Start of Records provided

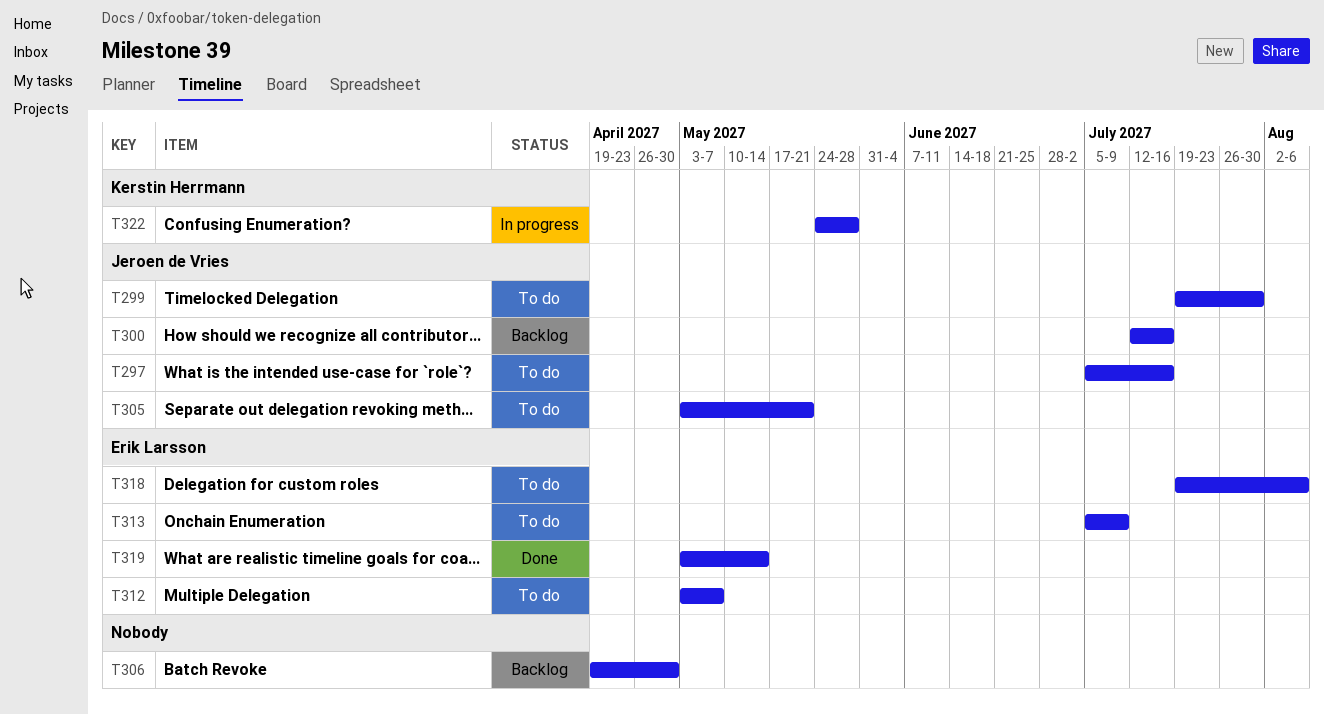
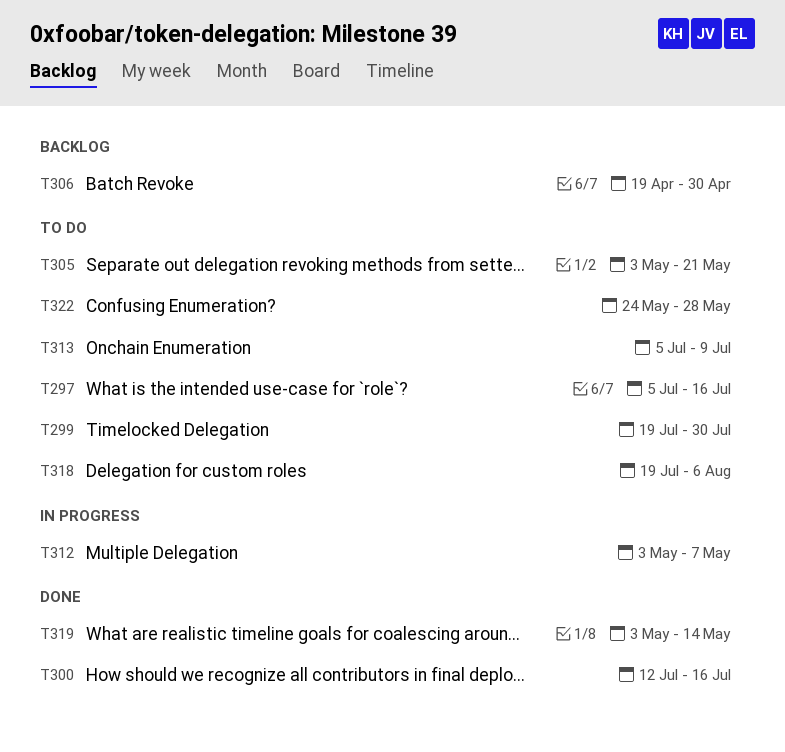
T300, status: Backlog -> Done
T312, status: To do -> In progress
T322, status: In progress -> To do

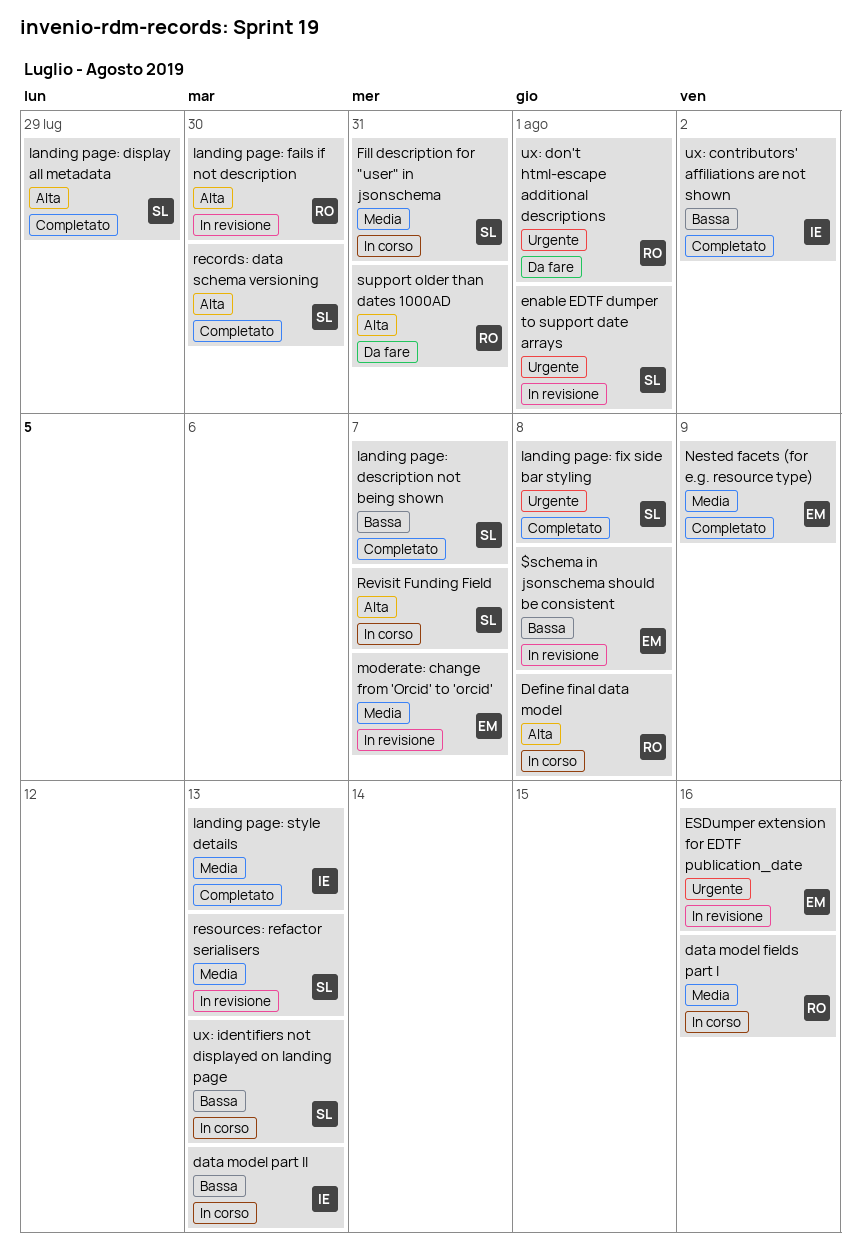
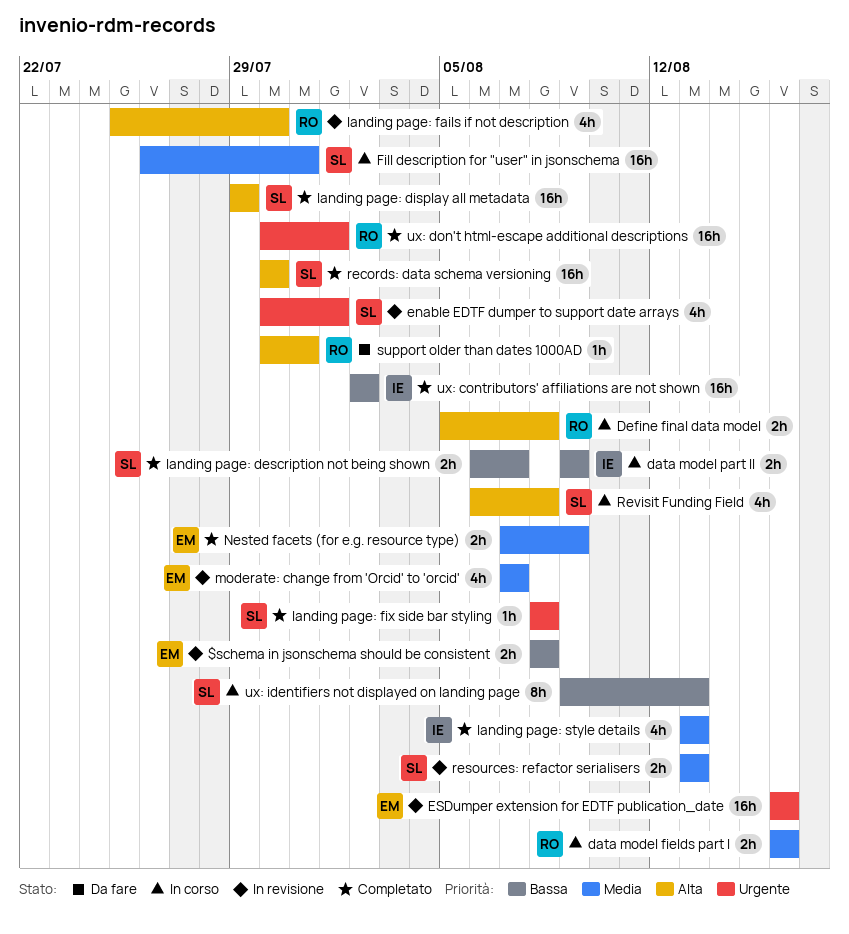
data model part II, due: Aug 13 -> Aug 9
Revisit Funding Field, due: Aug 7 -> Aug 8
ux: don't html-escape additional descriptions, status: Da fare -> Completato

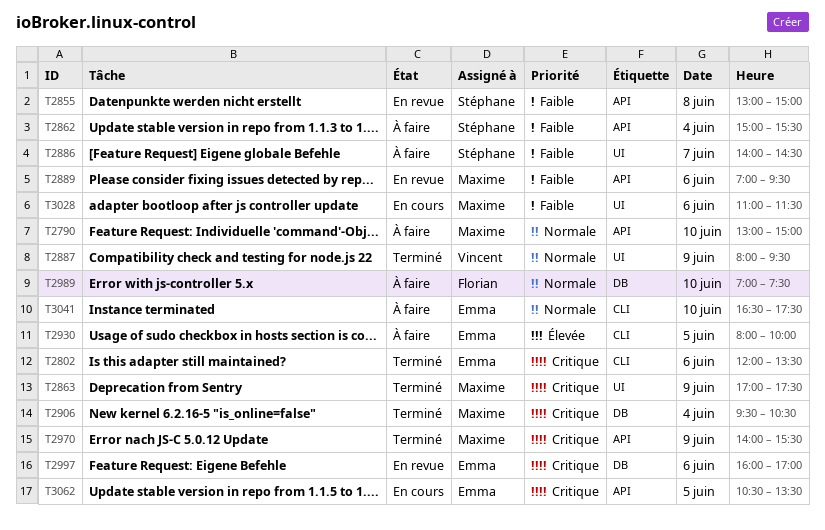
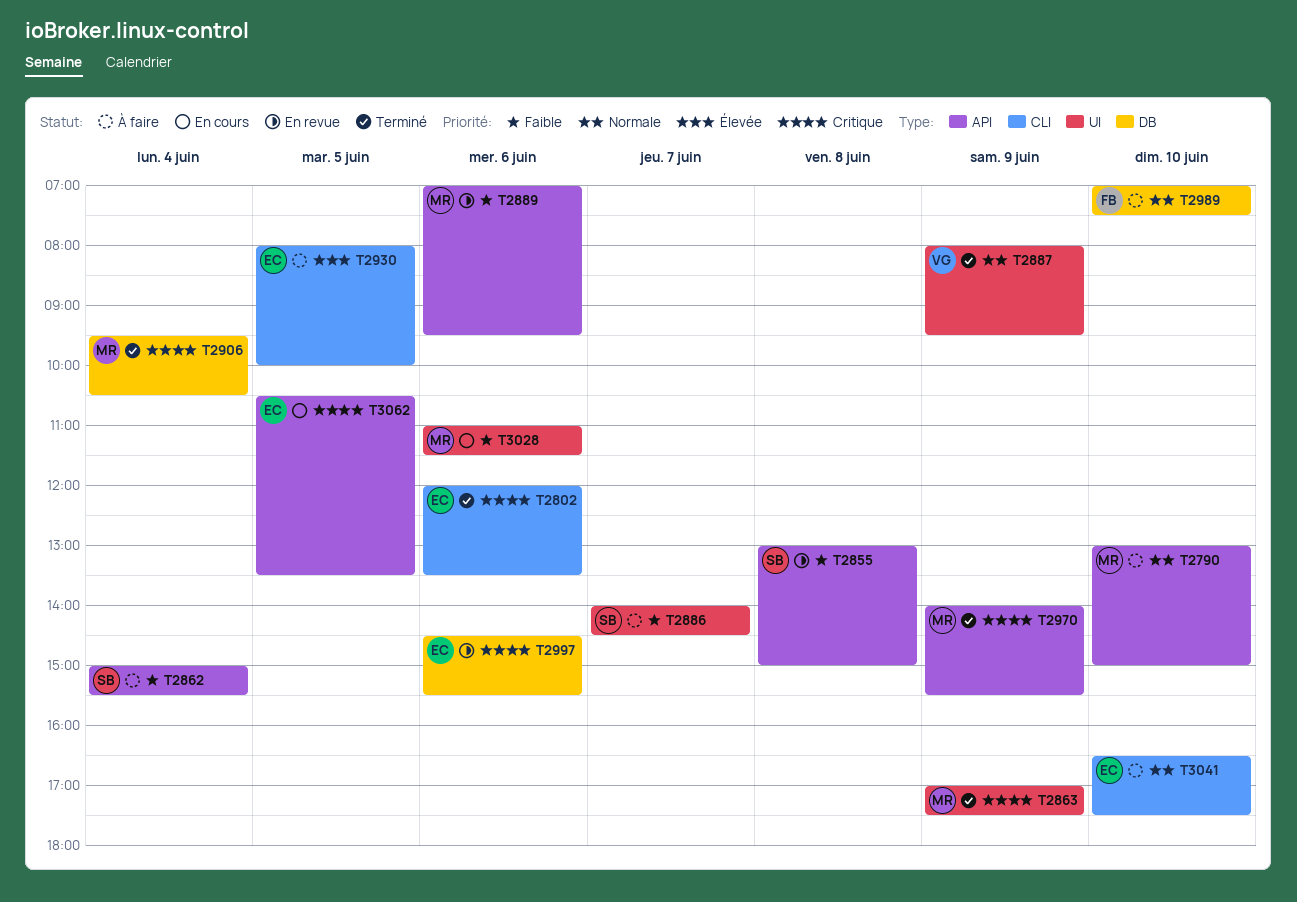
T2997, begins: 16:00 -> 14:30
T2997, ends: 17:00 -> 15:30

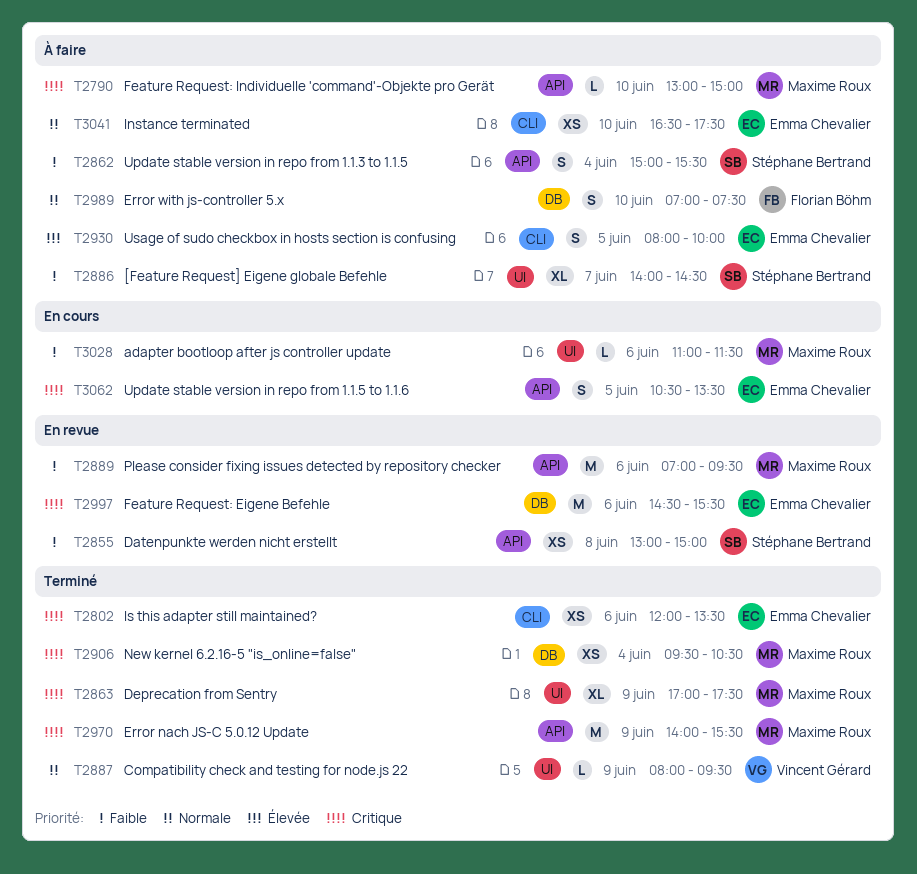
T2790, priority: Normale -> Critique

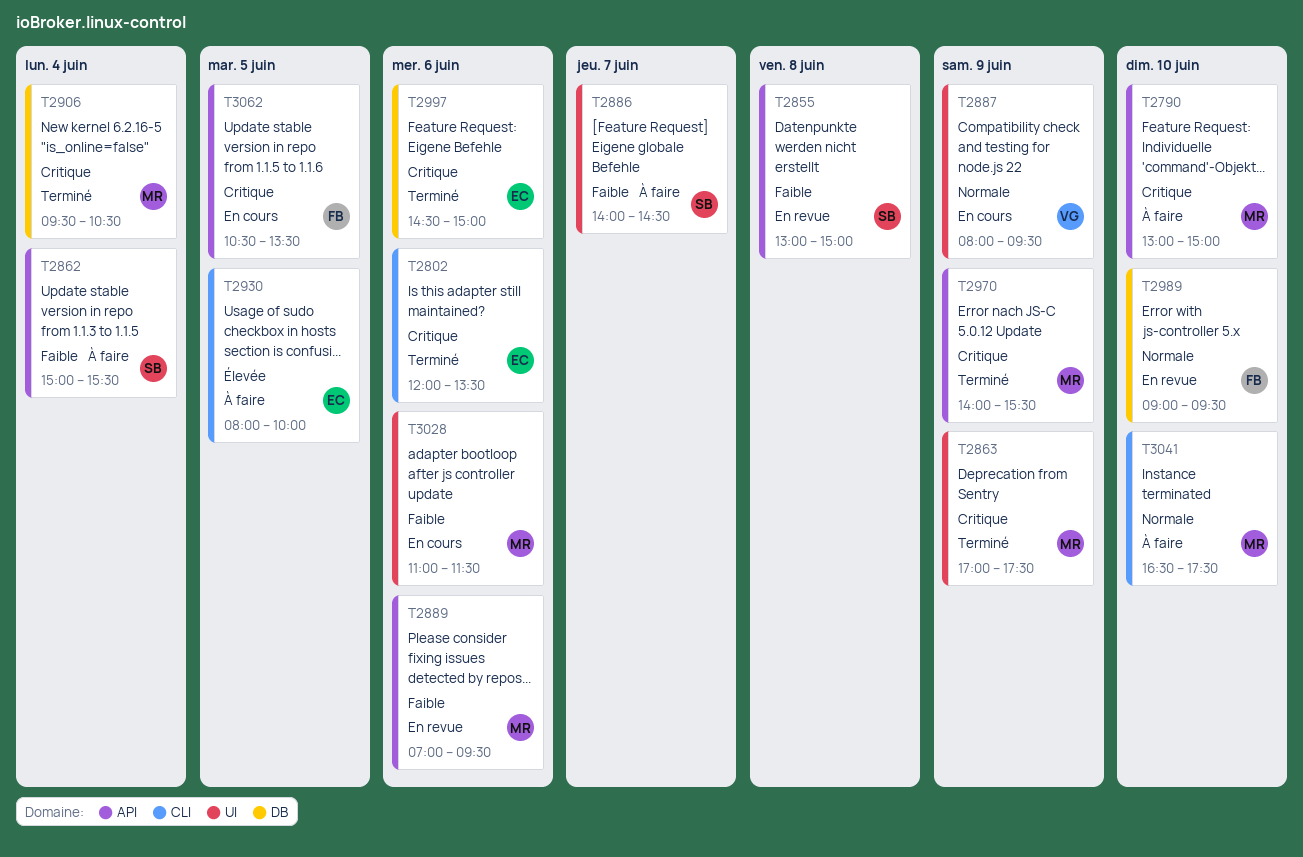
T2887, status: Terminé -> En cours
T2989, status: À faire -> En revue
T2989, begins: 07:00 -> 09:00
T2989, ends: 07:30 -> 09:30
T2997, status: En revue -> Terminé
T2997, ends: 15:30 -> 15:00
T3041, owner: Emma Chevalier -> Maxime Roux
T3062, owner: Emma Chevalier -> Florian Böhm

End of Records provided

▶ [Required action]: Lines from the one containing "T2997, status: En revue -> Terminé" through the end of the data above must be written out exactly, and no other lines are needed.

▶ [Task answer]:
T2997, status: En revue -> Terminé
T2997, ends: 15:30 -> 15:00
T3041, owner: Emma Chevalier -> Maxime Roux
T3062, owner: Emma Chevalier -> Florian Böhm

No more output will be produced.